**WHAT IS EXPECTED**: The finished copy should hold every entry exactly as given, and no pictures.
***** EXCERPTED RECORDS
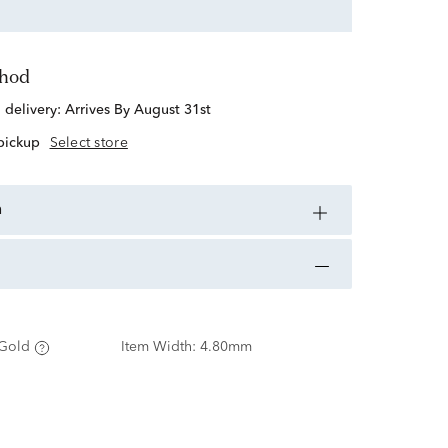
thod
d delivery:
Arrives By August 31st
 pickup
Select store
n
Gold
Item Width:
4.80mm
**********
**EXPECTED ANSWER**:
thod
d delivery:
Arrives By August 31st
 pickup
Select store
n
Gold
Item Width:
4.80mm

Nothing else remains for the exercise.